Let $[0,z]$ be the line in $\mathbb{C}$ starting at 0 and ending at $z$. Let $f(z)=\int_{[0,z]} sin(w^2)dw$. Find the power series expansion of $f$ at $0$ and its radius of convergence.
I tried to solve it as follow, and that's what I did and wonder whether it is correct or not. Thank you!
Let $r(t)=tz,\ t\in [0,1]$. Then
$f(z)=\int_{0}^1 sin(t^2z^2)zdt=\int_{0}^1 \sum_{n=0}^\infty \frac{(-1)^n (t^2z^2)^{2n+1}}{(2n+1)!}zdt$.
If we let $a_n=\sum_{n=0}^\infty \frac{(-1)^n (t^2z^2)^{2n+1}}{(2n+1)!}z $, then $lim_{n\rightarrow \infty} |\frac{a_{n+1}}{a_{n}}|=0$, which implies that the radius of convergence of $\sum a_n$ is infinite.
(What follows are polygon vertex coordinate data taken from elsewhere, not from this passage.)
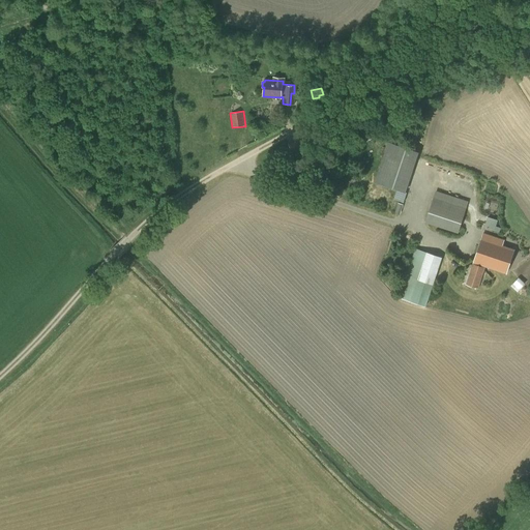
[(289,144),(294,158),(308,152),(303,139),(289,144)]
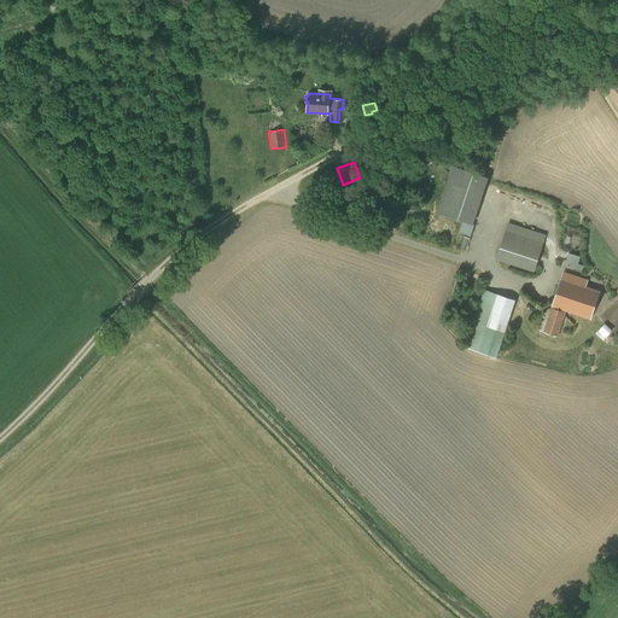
[(493,181),(458,169),(441,216),(476,228),(493,181)]
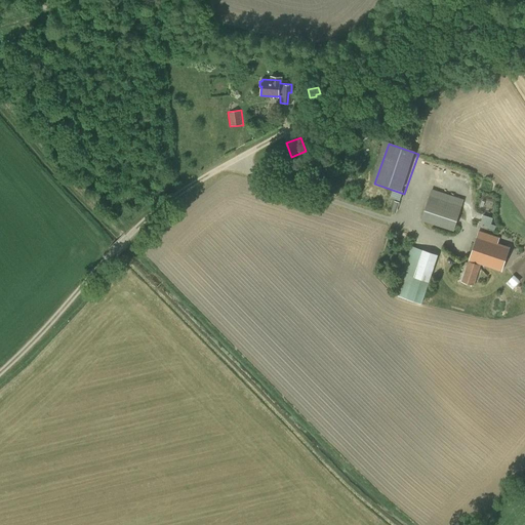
[(432,189),(420,220),(454,231),(465,200),(432,189)]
Hence, $\sum a_n$ uniformly converges on $[0,1].$ Therefore, we have
$f(z)=\sum_{n=0}^\infty \int_{0}^1 a_n dt = \sum_{n=0}^\infty \frac{(-1)^n z^{4n+3}}{(2n+1)!(4n+3)}$.
If we let $b_n=\frac{(-1)^n z^{4n+3}}{(2n+1)!(4n+3)}$, it is clear that $lim_{n\rightarrow \infty} |b_{n+1}/b_n|=0$. We can conclude that the radius of convergence of f is $\infty$.